Wanaka's largest building firm has claimed the resort is bucking the national trend of a depreciating housing market, saying statistics soon to be released by the Real Estate Institute of New Zealand will confirm their optimistic outlook.
David Reid Homes' Wanaka director, Richard Fairbairn, said the company was thriving, with prospective building projects, despite the ‘‘doom and gloom'' forecasts from around the country.
‘‘The workload we have in our system at the moment is matched by a number of large projects we have in the pipeline - yet all the reports from around the country in the past six months have been about a falling house market,'' he claimed.
David Reid Homes said in a press release this week that upcoming REINZ statistics would show Wanaka's housing market was buoyant.
Mr Fairbairn said the company had just taken on two multimillion-dollar developments to build apartments and dwellings at Heritage Estate on the outskirts of Wanaka and stage two of the Ben Brae apartments at Cardrona Village.

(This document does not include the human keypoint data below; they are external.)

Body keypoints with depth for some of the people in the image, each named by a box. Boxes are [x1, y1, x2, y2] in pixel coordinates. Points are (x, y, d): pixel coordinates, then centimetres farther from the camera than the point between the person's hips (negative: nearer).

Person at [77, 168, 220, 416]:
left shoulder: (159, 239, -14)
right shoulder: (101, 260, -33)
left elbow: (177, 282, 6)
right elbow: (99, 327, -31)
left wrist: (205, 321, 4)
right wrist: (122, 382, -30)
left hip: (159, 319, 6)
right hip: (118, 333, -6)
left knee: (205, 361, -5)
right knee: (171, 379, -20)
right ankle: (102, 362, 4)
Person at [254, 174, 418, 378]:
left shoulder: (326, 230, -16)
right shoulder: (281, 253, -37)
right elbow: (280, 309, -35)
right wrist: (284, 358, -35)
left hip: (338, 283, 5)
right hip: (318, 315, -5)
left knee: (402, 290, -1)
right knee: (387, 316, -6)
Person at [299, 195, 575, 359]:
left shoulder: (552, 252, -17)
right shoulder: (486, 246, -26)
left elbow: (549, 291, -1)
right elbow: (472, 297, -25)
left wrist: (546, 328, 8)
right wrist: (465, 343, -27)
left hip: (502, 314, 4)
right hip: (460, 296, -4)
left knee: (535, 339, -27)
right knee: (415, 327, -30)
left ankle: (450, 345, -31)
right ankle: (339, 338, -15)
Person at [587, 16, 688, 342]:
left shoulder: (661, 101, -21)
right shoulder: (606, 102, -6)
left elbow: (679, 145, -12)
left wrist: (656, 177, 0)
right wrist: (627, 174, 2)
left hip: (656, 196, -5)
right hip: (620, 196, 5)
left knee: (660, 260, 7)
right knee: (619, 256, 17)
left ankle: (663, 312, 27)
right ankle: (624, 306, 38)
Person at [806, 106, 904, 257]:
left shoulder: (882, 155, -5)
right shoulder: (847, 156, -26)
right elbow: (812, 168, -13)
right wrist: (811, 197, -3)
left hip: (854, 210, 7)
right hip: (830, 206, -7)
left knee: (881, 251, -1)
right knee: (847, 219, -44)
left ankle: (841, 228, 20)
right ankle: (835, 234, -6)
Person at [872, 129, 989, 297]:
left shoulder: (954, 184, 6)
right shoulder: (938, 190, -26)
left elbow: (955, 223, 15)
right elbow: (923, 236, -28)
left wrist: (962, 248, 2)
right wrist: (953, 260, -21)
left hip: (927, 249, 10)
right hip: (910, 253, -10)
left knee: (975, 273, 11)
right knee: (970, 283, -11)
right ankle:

While claiming the Wanaka housing market was ‘‘insulated'' from the rest of New Zealand, he said this was limited to the ‘‘top-end'' sector of the buying market - usually cash-rich buyers who were not as dependent on financing restrictions.
‘‘A lot of our clients don't necessarily need to carry a lot of mortgage debt and are choosing to enter the market during this perceived downturn because it means they don't have to wait to find builders or sections,'' he said.
Mr Fairbairn cited examples of cash-rich Southland farmers benefiting from the lucrative dairy boom payouts, many of whom were bypassing Queenstown for Wanaka.
However, when contacted by the Otago Daily Times, G.J. Gardner Queenstown Wanaka franchisee owner Laurie Mains took a more pragmatic view regarding the insulated position of the Lakes District housing market.
A ‘‘slowdown'' in the region was possible, particularly for buyers new to the housing market, who faced a period of uncertainty, he said.
‘‘However, it is never going to be more cost-effective to build a new house than in the current climate,'' he said.
Buyers looking for ‘‘affordable homes'' in the Lakes district could feel the squeeze and were not insulated from any downturn. However, he did not expect any such downturn would be long.